*** Opening INPUT MATERIAL ***

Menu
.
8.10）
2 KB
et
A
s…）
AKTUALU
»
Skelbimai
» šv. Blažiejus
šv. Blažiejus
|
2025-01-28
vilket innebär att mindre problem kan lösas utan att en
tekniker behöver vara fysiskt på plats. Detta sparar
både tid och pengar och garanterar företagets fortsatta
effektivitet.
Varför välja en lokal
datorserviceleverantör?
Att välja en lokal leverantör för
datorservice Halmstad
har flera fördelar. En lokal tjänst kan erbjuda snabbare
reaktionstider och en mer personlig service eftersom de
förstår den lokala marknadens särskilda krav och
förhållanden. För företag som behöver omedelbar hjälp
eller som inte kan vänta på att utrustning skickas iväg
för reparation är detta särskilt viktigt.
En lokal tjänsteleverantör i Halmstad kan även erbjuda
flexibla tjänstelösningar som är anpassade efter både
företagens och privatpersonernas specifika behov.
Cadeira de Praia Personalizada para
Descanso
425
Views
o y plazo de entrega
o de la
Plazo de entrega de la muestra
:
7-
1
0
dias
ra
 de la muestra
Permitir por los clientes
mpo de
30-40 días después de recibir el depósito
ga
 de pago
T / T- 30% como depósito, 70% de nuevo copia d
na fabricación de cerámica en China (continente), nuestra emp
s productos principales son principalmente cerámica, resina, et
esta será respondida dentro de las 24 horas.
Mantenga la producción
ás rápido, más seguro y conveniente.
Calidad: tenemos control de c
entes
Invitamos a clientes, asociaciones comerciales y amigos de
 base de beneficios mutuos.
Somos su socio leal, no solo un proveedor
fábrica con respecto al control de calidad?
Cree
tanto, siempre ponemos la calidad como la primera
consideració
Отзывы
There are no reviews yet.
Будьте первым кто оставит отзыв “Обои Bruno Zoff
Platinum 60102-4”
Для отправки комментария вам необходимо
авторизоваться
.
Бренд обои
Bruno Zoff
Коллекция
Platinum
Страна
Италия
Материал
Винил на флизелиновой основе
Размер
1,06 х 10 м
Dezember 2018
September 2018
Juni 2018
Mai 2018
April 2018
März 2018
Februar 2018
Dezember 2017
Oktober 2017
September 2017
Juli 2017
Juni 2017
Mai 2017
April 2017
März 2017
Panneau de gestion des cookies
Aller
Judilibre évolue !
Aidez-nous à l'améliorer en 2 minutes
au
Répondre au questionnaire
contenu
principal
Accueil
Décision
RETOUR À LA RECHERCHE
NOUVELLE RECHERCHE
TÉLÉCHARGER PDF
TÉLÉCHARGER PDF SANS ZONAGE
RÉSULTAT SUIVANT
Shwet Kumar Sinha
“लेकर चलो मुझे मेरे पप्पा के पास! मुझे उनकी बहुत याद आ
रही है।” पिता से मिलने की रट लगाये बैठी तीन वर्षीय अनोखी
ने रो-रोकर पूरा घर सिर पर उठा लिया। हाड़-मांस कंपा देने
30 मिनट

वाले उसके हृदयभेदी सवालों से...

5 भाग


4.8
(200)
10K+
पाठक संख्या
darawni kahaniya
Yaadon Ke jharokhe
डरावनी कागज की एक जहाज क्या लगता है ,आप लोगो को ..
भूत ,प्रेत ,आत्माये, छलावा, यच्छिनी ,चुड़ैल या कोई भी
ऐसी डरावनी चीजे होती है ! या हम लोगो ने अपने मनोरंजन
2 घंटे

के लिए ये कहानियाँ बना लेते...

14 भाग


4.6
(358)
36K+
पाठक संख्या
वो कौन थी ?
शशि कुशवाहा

*** Closing INPUT MATERIAL ***

§ REQUEST
Search the preceding listing for "entrega", then copy every line that holds it.

§ EXPECTED ANSWER
o y plazo de entrega
Plazo de entrega de la muestra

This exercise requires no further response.